Но тут образ моего младенца-сына, твой образ, Симон, вспыхнул в моем сознании ярче любого огня. Я понял, что должен жить. Я бросился прочь из студии, через парадную дверь, на улицу.
Вдохнул холодный ночной воздух.
У меня в кармане были наличные, которые я нашел у Фурнье. Я положил картину на заднее сиденье «берлие», на котором приехал банкир. Теперь я был готов.
Мои руки дрожали, но я смог завести машину. Я мало водил в своей жизни, но имел дело с техникой и быстро разобрался, что к чему. Когда я вывел «берлие» на главную дорогу, в зеркале отразилось извивающееся красное пламя. Треск горящего дерева был слышен сквозь шум двигателя. Но я не оглядывался назад.
Я не сводил глаз с дороги и взял направление на север, в сторону Парижа. В голове была одна-единственная мысль: продать картину и вернуть тебя.
Через несколько недель я это сделал. Я продал картину!
Я не говорил, что продаю подлинную «Мону Лизу». Мне и не потребовалось это говорить. Тот факт, что я был вором, укравшим ее из Лувра, был более чем достаточным доказательством.
Продажа состоялась заглазно. Я не встречался с покупателями. Они согласились с моей ценой в пятьсот тысяч франков, и мне этого было достаточно.
Затем я снова повел «берлие» по проселкам. Твоя бабушка в это время жила в маленьком доме в Тулузе. Мы с Симоной, твоей матерью, когда-то ездили туда. Потребовалось два дня, чтобы добраться из Парижа до окраины Тулузы, и когда я приехал, было уже поздно. Я снял номер в гостинице. Поужинал в одиночестве. Ни с кем не разговаривал.
В ту ночь мне приснилось, что мы с Симоной живем в великолепной квартире с тобой, нашим любимым сыном. Мы были известными художниками, критики нас заметили и одобрили.

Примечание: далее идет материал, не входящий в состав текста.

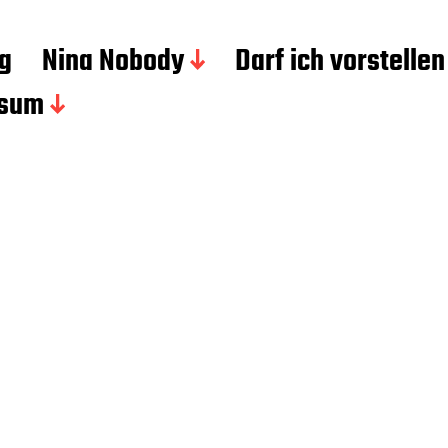
g
Nina Nobody
Darf ich vorstellen
ssum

Я проснулся со слезами на глазах. Но я был счастлив. Я верил, что этот сон был предзнаменованием того, что я верну тебя.
Утром я, не торопясь, собрался. Умылся, тщательно побрился. Подстриг усы. Аккуратно уложил волосы на пробор. Надел новую одежду и обувь, купленные в Париже. Мне хотелось выглядеть как можно лучше, нужно было казаться преуспевающим. Я оторвал подкладку от своего старого пальто, где прятал франки. Аккуратно уложил их в пояс с деньгами и обернул его вокруг талии. Сверху надел объемистый шерстяной жилет и застегнул до самого верха.
Ведя машину по узким местным дорогам, я думал о Симоне.
Вспоминал наш единственный визит сюда несколько лет назад. Это был прекрасный летний день. Симона вся так и сияла в своем белом платье, с распущенными светлыми волосами.
Дом ее матери был все таким же, каким он мне запомнился. Крошечный каменный коттедж с выцветшими желтыми ставнями. Я остановил «берлие».